Regression Case Study using kaggle's Farm Equipment Dataset
The goal of the exercise is to predict the sale price of a particular piece of heavy equipment at auction based on its usage, equipment type, and configuration. The data is sourced from auction result postings and includes information on usage and equipment configurations.
For the scope of this exercise, our class was limited to linear/regularized regression models, and it was completed as a four person team.
Sale Price is what we hope to predict with our regression model. After taking a quick look at a histogram of Sale Price, we can see it follows an exponential distribution.
This was a messy data set. To keep our model simple, we started by simply eliminating columns that contained null values (our simple model turned out to work great).
One important thing we noticed, was that Year Made was full of outliers. About 10% of the years were '1000' when in reality they should have been anywhere from the mid 1900s - early 2000s.
We could have dropped these, but getting rid of 10% of our data could be significant. We instead decided to replace these 1000s with the mode 'Year Made', which was 1998.
Great, our dataset is now ready to work with!
Using the data provided, we were able to create 2 new features, the 'Equipment Made' and 'Filled Mean Price'.
The 'Equipment Made' feature is simply the age of the Machine at the time of sale. 'Filled Mean Price' was more complicate to engineer.
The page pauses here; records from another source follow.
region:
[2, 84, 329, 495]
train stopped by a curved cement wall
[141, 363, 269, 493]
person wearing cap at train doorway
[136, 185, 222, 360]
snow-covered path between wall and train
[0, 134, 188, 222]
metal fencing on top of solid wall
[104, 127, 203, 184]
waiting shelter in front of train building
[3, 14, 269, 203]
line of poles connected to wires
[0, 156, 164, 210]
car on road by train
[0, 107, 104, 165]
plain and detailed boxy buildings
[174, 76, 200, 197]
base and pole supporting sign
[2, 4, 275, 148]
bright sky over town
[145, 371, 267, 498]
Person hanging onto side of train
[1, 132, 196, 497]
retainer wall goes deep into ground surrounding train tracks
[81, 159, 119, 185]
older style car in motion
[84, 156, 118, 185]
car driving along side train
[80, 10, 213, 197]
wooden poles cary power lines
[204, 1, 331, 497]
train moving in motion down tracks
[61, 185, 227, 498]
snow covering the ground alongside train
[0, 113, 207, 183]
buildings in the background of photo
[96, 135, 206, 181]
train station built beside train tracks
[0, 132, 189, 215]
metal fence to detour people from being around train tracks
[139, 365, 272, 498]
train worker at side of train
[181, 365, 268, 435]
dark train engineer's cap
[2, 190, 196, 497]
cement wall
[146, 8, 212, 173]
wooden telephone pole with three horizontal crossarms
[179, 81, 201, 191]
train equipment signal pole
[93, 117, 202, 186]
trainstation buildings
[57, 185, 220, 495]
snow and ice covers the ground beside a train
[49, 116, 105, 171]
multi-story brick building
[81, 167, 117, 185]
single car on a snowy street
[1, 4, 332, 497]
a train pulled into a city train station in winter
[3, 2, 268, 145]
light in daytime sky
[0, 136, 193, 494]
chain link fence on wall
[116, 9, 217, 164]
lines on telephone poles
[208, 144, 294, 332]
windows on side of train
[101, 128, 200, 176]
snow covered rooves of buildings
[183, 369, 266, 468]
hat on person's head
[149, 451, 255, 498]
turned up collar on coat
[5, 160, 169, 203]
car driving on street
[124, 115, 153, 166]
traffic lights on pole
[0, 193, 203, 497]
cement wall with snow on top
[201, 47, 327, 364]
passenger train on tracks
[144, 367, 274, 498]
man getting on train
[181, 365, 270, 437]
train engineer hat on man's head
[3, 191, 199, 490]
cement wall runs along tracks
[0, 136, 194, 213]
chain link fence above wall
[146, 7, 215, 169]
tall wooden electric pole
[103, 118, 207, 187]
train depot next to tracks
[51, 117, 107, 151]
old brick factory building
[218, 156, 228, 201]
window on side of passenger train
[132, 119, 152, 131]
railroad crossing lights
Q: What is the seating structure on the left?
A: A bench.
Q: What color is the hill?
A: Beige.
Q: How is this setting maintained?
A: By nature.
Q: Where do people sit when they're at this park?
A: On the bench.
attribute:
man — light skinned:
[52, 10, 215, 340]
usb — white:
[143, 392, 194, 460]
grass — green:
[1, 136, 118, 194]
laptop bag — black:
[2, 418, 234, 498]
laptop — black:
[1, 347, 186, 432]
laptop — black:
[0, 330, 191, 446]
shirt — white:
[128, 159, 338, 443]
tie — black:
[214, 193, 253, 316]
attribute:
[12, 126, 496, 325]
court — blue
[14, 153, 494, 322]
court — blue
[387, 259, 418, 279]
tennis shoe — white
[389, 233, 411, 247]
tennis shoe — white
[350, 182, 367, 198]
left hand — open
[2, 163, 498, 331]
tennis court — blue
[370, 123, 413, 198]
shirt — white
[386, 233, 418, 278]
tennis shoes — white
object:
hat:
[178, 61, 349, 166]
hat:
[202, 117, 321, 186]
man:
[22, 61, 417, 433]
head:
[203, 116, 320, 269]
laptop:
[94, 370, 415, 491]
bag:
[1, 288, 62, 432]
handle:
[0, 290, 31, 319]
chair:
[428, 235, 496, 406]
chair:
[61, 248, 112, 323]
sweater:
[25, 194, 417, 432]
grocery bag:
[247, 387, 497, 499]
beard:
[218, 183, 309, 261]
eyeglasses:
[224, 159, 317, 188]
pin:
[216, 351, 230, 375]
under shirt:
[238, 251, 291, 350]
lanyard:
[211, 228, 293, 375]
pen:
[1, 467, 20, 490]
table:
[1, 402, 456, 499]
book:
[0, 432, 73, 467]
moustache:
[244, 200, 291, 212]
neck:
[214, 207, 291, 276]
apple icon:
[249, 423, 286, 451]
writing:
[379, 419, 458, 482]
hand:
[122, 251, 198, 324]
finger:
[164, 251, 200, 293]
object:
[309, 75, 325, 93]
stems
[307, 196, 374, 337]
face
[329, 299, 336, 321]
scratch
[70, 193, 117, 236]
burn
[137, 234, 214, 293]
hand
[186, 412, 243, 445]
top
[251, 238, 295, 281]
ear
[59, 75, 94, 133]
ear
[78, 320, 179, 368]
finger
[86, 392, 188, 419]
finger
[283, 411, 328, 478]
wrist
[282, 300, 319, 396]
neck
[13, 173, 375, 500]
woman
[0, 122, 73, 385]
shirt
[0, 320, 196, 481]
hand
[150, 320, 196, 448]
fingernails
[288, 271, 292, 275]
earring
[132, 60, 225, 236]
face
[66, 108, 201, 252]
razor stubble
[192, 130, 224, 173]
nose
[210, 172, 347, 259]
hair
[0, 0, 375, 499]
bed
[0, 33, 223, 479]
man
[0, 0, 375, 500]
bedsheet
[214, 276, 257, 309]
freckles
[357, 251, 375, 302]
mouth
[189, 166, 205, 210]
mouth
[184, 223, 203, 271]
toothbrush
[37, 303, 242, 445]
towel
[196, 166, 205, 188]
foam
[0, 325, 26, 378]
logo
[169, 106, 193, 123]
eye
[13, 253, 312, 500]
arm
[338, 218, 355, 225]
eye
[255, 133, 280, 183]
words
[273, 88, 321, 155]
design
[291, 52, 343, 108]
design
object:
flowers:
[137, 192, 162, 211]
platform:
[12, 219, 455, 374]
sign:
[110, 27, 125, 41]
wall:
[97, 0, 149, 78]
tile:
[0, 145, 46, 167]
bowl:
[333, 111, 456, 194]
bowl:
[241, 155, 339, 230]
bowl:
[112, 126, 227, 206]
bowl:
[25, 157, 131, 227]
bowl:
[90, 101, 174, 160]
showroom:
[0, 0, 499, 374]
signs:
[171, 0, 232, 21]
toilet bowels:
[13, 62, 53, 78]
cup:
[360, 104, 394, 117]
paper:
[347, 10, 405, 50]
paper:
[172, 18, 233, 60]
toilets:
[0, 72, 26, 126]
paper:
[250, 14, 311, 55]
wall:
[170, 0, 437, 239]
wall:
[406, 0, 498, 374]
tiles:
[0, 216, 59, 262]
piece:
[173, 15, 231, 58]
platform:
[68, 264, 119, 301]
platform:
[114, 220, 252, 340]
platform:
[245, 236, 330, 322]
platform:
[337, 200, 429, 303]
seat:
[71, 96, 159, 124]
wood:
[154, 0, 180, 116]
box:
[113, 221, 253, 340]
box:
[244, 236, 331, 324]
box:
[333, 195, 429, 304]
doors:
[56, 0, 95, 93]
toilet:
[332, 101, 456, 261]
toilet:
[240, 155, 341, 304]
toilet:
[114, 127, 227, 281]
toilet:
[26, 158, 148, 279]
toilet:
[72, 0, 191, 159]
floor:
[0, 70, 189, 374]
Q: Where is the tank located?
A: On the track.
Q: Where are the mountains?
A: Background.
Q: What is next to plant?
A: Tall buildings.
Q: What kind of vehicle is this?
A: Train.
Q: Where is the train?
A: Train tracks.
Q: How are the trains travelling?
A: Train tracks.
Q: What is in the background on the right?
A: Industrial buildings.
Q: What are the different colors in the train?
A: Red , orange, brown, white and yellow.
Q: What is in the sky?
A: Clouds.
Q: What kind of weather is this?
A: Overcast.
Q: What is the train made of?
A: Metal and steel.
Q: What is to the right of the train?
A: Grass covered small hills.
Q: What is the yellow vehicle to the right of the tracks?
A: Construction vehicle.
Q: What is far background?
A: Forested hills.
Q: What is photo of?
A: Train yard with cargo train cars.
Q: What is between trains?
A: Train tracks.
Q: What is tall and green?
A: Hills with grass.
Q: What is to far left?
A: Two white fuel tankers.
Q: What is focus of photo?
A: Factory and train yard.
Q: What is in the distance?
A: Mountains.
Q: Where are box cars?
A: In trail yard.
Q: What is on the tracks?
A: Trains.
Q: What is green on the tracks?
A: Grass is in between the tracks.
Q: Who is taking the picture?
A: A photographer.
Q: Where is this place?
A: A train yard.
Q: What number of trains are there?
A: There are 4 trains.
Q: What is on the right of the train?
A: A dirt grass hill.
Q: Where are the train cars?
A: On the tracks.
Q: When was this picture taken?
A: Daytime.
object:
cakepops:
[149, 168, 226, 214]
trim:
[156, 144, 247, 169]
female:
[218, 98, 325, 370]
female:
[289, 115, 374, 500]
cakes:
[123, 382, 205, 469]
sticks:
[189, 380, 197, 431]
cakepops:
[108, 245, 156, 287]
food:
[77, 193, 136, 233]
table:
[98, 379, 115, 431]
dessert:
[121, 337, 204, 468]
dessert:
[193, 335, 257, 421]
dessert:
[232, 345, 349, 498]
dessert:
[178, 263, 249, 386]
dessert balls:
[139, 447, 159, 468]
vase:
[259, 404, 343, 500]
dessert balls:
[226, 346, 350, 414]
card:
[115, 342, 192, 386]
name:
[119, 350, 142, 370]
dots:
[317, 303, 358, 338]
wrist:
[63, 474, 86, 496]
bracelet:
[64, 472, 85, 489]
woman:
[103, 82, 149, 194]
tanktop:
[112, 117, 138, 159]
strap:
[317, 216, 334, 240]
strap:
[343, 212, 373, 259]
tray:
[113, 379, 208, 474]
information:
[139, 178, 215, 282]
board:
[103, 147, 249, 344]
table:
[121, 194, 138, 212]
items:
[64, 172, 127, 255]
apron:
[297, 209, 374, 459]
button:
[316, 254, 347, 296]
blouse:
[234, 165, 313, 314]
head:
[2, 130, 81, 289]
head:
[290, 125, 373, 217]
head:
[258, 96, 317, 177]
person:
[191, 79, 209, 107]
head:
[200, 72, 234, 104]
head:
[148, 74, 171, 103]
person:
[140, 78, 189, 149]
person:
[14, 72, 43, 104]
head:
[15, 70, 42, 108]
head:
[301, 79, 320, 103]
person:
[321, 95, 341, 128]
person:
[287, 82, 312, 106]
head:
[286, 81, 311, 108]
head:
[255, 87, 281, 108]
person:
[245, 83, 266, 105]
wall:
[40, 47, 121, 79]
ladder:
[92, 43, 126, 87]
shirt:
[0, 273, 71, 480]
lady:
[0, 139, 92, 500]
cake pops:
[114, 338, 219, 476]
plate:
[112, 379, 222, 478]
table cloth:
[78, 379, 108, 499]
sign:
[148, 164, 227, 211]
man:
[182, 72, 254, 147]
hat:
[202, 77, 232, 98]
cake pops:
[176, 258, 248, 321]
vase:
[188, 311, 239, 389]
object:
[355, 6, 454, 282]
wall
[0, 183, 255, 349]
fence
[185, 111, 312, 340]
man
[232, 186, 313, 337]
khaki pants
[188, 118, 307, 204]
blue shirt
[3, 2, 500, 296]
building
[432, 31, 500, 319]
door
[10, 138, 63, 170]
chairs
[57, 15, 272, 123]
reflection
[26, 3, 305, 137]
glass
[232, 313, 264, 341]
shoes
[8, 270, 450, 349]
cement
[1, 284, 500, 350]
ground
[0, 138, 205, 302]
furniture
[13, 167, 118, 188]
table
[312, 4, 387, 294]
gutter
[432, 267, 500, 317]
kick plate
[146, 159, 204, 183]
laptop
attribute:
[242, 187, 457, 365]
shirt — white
Using Pandas window functions, we were able to get the mean sale price for the past 5 sales of each Farm Equipment Model ID. This was very well correlated to the actual sale price, with an R-squared value of 0.87. Using a forward fill method, we were able to fill in any instances where there were not 5 past sales. Due to our good R-square value we were comfortable keeping our forward fill method in place.
Below is a scatter matrix of our engineered features
We evaluated our model with RMSLE
Using 10-Fold Cross Validation we were able to achieve a RMSLE score of below 0.35! Not bad for a linear regression model! (For comparison, good Random Forest Models tended to yield a better score of 0.22).